- _BEREITGESTELLTER TEXT_:
# # # #

Göttinger Predigten im Internet hg. von U. Nembach

15. Sonntag nach Trinitatis, 13.09.2015

Wir schaffen das!
Predigt zu Matthäus 6:25-34, verfasst von Gert-Axel Reuß

 

Liebe Gemeinde,

selten hat sich mir ein Bibeltext – einer von den ganz vertrauten, die mich begleiten, solange ich zurückdenken kann – so sehr mit den aktuellen Ereignissen verbunden, die uns wohl alle bewegen.

Sorget nicht! Seht die Vögel unter dem Himmel … Schaut die Lilien auf dem Feld an …“

Die Schwalben am Himmel, die blauen Kornblumen auf den Feldern, der rote Klatschmohn am Wegesrand – sie wecken in mir eine große Freude, am Leben zu sein, saubere Luft zu atmen, klares Wasser zu trinken und nachts in den Sternenhimmel zu schauen. Einfach so.

Aber irgendwie schieben sich immer wieder andere Bilder dazwischen. Ein türkischer Polizist hebt einen dreijährigen syrischen Jungen vom Strand auf, der ertrunken ist auf der Flucht seiner Familie nach Europa. Menschen, die unter Stacheldrahtzäunen hindurch kriechen, auf der Suche nach einem besseren Leben – ausgerechnet in Ungarn. Dem Land, das vor 26 Jahren den Zaun, der Europa in Ost und West trennte, als erstes durchtrennte.

Ich sehe aber auch Menschen, die die Flüchtlinge willkommen heißen. Die sie mit dem Nötigsten versorgen. Mit Wasser und Tee, etwas zu essen, mit Kleidung. Die ihnen einen Ort zum Ausschlafen geben; und wenn es eine Turnhalle ist.

Von maßgeblichen Politikerinnen und Politikern in unserem Land höre ich: „Wir schaffen das!“ Wann haben wir so etwas zuletzt erlebt? Ich bin sehr froh, dass wir den 25. Jahrestag der geschenkten Einheit Deutschlands auf diese Weise begehen.

 

Liebe Gemeinde,

in einer großen Wochenzeitung habe ich auf Seite Zwei ganz unten links eine kleine Grafik entdeckt: „Torten der Wahrheit“. Da werden die Menschen in unserem Land eingeteilt in „besorgte Bürger“ (etwa 25 %) und „anständige Bürger“.

Man könnte meinen: Das Reich Gottes ist ziemlich nahe, so bei 75 %. Irgendwie stimmt das auch – so denke ich – wenn ich an die schon erwähnte Welle der Hilfsbereitschaft denke, die wir gerade erleben.

# # # #

- _VORLIEGENDES MATERIAL_:

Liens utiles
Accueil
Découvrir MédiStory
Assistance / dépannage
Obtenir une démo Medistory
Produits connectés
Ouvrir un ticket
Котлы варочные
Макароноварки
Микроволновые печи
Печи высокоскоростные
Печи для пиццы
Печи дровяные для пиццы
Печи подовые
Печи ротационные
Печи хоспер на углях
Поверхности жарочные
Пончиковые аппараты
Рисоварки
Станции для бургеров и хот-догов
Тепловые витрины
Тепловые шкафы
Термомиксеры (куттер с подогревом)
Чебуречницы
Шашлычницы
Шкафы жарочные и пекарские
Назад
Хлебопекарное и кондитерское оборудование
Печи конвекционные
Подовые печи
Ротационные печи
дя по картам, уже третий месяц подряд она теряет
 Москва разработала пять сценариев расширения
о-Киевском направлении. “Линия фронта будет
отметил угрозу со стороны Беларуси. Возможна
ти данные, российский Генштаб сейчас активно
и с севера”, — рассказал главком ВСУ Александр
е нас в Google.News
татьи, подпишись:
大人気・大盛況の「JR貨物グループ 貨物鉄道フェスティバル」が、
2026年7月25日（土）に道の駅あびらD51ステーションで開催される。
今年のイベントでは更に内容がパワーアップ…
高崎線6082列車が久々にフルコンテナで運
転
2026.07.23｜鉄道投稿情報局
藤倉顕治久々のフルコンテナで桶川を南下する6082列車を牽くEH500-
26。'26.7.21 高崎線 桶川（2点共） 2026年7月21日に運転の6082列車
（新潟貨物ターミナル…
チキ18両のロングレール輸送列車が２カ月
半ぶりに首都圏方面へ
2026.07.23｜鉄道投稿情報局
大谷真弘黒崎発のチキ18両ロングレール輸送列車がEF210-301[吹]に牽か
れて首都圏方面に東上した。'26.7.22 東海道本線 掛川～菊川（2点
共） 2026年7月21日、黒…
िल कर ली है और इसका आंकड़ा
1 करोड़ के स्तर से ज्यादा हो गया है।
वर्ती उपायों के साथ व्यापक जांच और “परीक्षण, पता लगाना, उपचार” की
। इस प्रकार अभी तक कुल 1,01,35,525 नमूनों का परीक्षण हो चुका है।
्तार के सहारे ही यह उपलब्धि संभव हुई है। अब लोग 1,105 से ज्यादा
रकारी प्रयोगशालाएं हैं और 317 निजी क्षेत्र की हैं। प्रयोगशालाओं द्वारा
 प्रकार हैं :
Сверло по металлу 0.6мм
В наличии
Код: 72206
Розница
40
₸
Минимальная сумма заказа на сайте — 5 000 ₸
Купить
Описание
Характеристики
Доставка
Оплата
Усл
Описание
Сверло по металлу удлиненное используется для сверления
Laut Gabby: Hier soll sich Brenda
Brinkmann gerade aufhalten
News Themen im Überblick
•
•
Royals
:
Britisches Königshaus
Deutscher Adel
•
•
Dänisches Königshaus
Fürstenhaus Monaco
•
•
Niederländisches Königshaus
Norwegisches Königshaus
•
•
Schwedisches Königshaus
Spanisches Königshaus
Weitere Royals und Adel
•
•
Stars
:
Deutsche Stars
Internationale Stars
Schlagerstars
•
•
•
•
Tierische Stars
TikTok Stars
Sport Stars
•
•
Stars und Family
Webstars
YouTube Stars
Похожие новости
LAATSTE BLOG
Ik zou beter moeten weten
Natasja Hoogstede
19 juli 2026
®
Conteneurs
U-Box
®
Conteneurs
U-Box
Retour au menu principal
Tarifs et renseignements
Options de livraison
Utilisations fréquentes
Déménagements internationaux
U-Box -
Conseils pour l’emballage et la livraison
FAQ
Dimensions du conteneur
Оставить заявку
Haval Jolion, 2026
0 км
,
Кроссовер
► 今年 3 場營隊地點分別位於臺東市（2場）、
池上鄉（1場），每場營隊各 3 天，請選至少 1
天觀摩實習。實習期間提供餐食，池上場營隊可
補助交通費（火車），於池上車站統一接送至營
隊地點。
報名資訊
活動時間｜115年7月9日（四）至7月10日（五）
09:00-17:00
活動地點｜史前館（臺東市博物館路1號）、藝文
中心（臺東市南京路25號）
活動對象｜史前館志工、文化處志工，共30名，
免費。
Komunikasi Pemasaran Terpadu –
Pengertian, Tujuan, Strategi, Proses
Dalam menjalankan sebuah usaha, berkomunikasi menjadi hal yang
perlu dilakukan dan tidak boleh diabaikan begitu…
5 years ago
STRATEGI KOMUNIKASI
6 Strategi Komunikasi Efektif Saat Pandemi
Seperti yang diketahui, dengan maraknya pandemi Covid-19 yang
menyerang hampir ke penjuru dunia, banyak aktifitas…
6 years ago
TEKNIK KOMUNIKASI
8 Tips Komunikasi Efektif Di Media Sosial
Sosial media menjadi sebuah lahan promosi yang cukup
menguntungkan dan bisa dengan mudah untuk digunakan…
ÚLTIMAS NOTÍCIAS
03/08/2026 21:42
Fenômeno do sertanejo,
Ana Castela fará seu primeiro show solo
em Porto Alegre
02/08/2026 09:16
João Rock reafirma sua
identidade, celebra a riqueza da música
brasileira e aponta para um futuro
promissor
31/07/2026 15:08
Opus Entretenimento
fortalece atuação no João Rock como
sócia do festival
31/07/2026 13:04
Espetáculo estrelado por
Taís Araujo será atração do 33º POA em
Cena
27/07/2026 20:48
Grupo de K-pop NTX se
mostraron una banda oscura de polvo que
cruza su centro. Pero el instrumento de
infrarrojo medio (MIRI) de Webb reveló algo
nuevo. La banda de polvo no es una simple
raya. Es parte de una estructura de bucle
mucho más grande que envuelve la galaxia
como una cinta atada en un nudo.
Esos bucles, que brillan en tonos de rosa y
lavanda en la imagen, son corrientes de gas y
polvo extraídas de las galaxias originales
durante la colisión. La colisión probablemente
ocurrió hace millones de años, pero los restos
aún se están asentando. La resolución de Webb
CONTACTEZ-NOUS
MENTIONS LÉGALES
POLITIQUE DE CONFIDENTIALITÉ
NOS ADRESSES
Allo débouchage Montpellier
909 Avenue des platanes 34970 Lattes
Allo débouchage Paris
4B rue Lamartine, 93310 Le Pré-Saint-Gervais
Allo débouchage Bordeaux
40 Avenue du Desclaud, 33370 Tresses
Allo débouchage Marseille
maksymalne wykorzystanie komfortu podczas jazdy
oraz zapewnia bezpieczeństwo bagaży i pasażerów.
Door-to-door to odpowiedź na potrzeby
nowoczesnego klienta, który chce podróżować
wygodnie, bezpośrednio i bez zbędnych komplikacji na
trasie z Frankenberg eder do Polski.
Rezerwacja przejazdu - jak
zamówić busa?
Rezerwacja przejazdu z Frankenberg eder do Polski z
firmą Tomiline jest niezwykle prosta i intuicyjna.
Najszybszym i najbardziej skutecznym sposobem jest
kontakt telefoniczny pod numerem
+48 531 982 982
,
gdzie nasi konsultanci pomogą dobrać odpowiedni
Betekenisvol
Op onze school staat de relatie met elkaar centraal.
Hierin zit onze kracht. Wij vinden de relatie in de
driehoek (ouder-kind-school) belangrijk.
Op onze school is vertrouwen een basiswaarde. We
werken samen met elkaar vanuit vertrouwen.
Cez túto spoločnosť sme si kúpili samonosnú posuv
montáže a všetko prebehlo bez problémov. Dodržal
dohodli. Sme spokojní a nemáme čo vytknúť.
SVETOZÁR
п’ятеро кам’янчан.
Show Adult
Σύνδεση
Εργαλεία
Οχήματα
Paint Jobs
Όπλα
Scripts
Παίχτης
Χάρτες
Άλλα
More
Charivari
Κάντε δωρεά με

# # # #

- _ZU ERLEDIGEN_: Führe die Predigt zu Matthäus 6,25–34 bitte im Anschluss an ihren letzten Satz weiter.

- _DEINE LÖSUNG_:
Aber kann man die Bürger in unserem Land wirklich so einteilen? Was ist mit den Ängsten angesichts der Veränderungen, die auf uns zukommen? Die Flüchtlinge sind ja nur ein Anzeichen; mit ihnen rücken uns auch die Konflikte näher, die Kriege, über die wir lange einfach hinweggesehen haben, vor denen sie fliehen.

Ich möchte keine schwarzen Bilder malen. Aber sind wir nicht auch selbst „besorgt“, auf Absicherung gepolt? Versuchen wir nicht auch, unser Leben in den Griff zu bekommen, und werden erst dann frei für die Not des Nächsten, wenn es uns einigermaßen gut geht? Glücklicherweise treffen uns nur selten Schläge des Schicksals – aber könnte es sein, dass wir uns nur in falschen Sicherheiten wiegen?

In mir wohnt der Verdacht, Anständigkeit alleine könnte nicht so ganz ausreichen.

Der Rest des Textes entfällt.